Un froissement sec, devant elle, plus fort que le ronronnement des rares voitures et le martèlement de la pluie. Le corbeau venait d’atterrir sur le trottoir, à deux pas d’elle. Ses plumes d’encre constellées de gouttes de pluie ressemblaient à un ciel étoilé.

Le temps ralentit, sans que le monde ne vire au blanc.

Elle comprit avant même d’entendre le crissement de pneus. Si elle ne se souvenait pas du jardin, c’était parce qu’elle n’y était jamais allée. Si elle avait pu oublier Lucien dans le présent, c’était parce que ce n’était pas le présent.

Crissement de pneus, choc, douleur, tout se succéda ensuite à la vitesse de l’éclair, puis le monde se désintégra pour se reconstruire à l’identique.

Elle était debout, devant les grilles du jardin. Mais le corbeau n’était plus là et il ne pleuvait plus.

Près d’elle, sur la gauche, à même le trottoir, des bouquets de fleurs, fanés pour la plupart, de petites bougies et des messages. « Pour toi » ; « À notre fille bien-aimée ». Des larmes dégoulinèrent sur ses joues. Alice leva une main pour les essuyer mais la laissa suspendue au niveau de son visage. Elle voyait à travers sa paume et ses doigts…

C’est vrai, je suis morte, songea-t-elle.

Comment avait-elle pu oublier cela ?

Je n’ai jamais voyagé dans le Temps. Je n’ai fait que voyager dans ma mémoire.

Ce constat lui arracha un sourire. Elle venait de comprendre qui était le corbeau, ou du moins quel était son rôle.

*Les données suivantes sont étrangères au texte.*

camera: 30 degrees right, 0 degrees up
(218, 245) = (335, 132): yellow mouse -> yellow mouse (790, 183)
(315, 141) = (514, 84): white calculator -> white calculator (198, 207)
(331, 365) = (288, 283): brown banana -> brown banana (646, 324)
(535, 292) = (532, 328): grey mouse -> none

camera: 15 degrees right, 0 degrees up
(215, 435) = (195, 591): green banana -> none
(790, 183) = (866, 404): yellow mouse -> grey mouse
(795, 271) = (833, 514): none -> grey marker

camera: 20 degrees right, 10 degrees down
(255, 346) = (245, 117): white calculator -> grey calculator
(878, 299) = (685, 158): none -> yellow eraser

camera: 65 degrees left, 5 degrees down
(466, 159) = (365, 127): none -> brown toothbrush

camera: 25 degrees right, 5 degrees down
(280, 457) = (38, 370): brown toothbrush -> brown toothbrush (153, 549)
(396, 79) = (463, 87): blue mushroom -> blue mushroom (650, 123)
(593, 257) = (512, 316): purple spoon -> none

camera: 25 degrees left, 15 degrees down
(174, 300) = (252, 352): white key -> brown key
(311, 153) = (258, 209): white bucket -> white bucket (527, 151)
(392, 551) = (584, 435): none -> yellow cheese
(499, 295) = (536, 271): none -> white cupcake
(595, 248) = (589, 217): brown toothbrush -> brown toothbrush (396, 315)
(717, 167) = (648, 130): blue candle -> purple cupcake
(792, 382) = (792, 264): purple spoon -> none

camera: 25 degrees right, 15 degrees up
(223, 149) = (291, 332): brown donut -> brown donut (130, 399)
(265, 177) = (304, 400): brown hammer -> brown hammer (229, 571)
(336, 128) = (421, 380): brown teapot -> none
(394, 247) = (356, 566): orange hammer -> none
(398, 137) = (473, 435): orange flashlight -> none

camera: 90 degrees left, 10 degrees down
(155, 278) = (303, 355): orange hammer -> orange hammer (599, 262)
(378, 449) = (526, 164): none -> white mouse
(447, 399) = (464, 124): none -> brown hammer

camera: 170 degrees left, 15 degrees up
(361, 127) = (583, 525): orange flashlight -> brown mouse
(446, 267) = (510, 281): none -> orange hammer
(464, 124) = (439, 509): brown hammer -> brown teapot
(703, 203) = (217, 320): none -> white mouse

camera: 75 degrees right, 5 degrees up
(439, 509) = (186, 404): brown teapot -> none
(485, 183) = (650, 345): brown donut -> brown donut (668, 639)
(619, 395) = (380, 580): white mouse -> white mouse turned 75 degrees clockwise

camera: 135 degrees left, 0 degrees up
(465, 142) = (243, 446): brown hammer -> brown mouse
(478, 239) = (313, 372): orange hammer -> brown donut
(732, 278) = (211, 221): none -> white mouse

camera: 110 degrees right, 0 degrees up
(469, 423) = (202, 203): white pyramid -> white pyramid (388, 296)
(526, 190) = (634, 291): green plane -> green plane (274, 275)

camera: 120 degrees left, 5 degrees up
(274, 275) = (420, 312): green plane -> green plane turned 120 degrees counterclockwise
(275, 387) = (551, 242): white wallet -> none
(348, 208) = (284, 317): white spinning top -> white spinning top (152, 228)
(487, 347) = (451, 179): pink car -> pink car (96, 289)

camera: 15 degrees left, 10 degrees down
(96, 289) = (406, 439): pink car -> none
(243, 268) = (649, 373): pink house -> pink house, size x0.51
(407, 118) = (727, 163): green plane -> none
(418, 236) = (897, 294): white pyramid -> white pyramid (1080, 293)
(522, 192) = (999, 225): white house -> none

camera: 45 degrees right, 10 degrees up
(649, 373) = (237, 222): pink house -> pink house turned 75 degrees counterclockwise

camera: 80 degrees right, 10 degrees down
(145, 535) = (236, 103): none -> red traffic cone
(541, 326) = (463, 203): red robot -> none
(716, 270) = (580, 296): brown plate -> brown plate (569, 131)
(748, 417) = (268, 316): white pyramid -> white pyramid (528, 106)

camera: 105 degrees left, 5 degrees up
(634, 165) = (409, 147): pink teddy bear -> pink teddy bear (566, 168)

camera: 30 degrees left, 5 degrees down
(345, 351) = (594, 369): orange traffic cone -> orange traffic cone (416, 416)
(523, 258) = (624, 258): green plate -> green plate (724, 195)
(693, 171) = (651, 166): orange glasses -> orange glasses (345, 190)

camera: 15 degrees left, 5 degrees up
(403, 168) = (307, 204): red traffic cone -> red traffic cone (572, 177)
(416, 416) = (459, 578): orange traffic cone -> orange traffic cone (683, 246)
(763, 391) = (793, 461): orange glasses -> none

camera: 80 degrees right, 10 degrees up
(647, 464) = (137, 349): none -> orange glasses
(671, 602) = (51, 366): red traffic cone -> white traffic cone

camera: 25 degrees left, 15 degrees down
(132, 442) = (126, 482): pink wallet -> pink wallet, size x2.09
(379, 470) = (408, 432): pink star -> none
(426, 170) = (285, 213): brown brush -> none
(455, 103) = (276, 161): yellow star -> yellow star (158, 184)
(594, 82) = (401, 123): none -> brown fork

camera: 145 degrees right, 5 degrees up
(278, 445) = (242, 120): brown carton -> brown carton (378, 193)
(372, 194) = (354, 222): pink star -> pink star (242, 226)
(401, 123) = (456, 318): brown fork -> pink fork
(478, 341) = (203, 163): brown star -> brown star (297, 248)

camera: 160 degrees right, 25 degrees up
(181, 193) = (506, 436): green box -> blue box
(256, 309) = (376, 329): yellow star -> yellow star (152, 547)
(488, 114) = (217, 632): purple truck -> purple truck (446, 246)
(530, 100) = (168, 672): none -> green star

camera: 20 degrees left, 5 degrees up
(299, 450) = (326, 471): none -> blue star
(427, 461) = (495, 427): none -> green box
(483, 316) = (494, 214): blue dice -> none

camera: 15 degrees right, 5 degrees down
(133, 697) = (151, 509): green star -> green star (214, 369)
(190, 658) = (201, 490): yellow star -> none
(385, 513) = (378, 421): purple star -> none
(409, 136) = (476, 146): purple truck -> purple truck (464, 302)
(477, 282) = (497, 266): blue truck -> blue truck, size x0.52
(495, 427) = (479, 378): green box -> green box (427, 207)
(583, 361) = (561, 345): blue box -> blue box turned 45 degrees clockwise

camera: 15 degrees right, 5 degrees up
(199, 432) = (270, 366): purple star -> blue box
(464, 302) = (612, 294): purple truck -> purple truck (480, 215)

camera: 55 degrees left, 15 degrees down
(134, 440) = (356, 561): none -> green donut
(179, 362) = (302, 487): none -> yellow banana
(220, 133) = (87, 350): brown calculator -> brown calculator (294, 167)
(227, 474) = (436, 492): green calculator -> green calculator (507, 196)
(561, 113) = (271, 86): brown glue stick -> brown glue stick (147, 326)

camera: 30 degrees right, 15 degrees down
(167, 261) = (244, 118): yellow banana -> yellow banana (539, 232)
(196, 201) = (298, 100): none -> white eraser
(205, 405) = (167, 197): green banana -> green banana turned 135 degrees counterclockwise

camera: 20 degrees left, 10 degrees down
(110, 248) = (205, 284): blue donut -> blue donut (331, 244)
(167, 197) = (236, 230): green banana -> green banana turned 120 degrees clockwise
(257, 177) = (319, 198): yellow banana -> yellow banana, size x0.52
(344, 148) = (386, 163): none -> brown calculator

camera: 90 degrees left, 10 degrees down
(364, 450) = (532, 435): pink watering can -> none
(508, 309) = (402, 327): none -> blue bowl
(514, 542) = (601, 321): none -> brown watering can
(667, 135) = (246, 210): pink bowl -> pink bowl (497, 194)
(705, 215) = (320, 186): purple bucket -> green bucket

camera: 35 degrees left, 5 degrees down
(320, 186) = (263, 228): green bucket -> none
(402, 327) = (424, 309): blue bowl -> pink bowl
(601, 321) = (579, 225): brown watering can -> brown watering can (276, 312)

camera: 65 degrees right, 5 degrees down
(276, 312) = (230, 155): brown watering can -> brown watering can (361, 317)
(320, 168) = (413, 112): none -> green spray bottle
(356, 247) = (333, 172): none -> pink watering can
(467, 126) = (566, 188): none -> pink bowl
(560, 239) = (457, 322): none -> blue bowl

Un bruit de pas à sa droite la fit tourner la tête… et son cœur, aussi intangible fut-il, s’emballa. Lucien marchait droit vers elle. Il s’arrêta à un pas à peine. La voyait-il ? Cet espoir mourut aussitôt : son regard la traversait, tombait vers le bas. Il fixait l’amas de fleurs, de bougies et de mots, derrière elle. Ses yeux verts étaient tristes, mais il souriait. Cela rassura Alice. Il devait s’être écoulé assez de temps depuis sa mort pour qu’il se soit fait une raison. La vie continuait, sans elle. La vie ne s’arrêtait pas avec ses morts.

Lucien se détourna et franchit le seuil du jardin. Sans mot la jeune fille le suivit sur une allée encadrée par de grands chênes. Quelques promeneurs erraient ici et là.

Lucien emprunta une seconde allée, à droite. Il marcha encore un petit moment puis s’arrêta. Devant eux se dressait une fontaine. Deux statues, représentant une jeune fille et un jeune homme de face se tenant la main, surplombaient son bassin qui, à sec, débordait de jonquilles. Sur une plaque de métal rouillée, en-dessous des statues, on pouvait déchiffrer l’inscription suivante : « Ceux qui ici s’avouent leur amour ne seront jamais séparés ».

C’était ça qu’il voulait lui montrer, ce fameux jour de pluie.

Elle se sentit rougir avant de songer qu’elle en était certainement incapable.

— Je t’aime, souffla Lucien d’une voix tremblante.

— Je t’aime, répondit Alice, persuadée que, malheureusement, il ne pouvait l’entendre.

Elle vint à lui et l’embrassa une dernière fois. Elle se rappela que, il n’y avait pas si longtemps, les rôles étaient inversés : lui en tant que « fantôme » et elle, bien vivante. Mais, bien sûr, ce n’était pas vrai.

Un claquement d’ailes éclata près de son oreille. Lucien s’estompa, comme le jardin. Pendant de longues secondes, il n’y eût plus qu’une brume blanche. Puis, surgissant du brouillard, des centaines d’arbres couleur neige.

Le corbeau se posa sur l’une des branches de l’arbre le plus proche.

— Je suis morte et je me cramponnais à une réalité fictive, c’est ça ? Et toi, tu devais me faire me souvenir que je n’étais pas vivante et ce qui me rattachait à ce monde.

Tout était si logique, maintenant.

— Tu guides les morts, n’est-ce pas, Corbeau ?

Corbeau. Oui, c’était cela, le nom qui lui allait le mieux.

L’oiseau hocha la tête.

Alice sourit.

Le reste du chemin, elle devait le faire seule. Elle s’avança, d’abord hésitante, puis avec de plus en plus d’assurance. Lorsqu’elle passa sous la branche où se tenait son ami au plumage noir, elle leva la tête vers lui et lui dit :

— Merci.

Puis elle s’évapora parmi la blancheur de la forêt.

Le corbeau déploya ses ailes et repartit vers le monde des vivants, en quête d’autres âmes égarées. Tandis qu’il volait, il ne put s’empêcher de sourire –un sourire de corbeau.

C’était la première fois qu’on remerciait un ange pour son travail.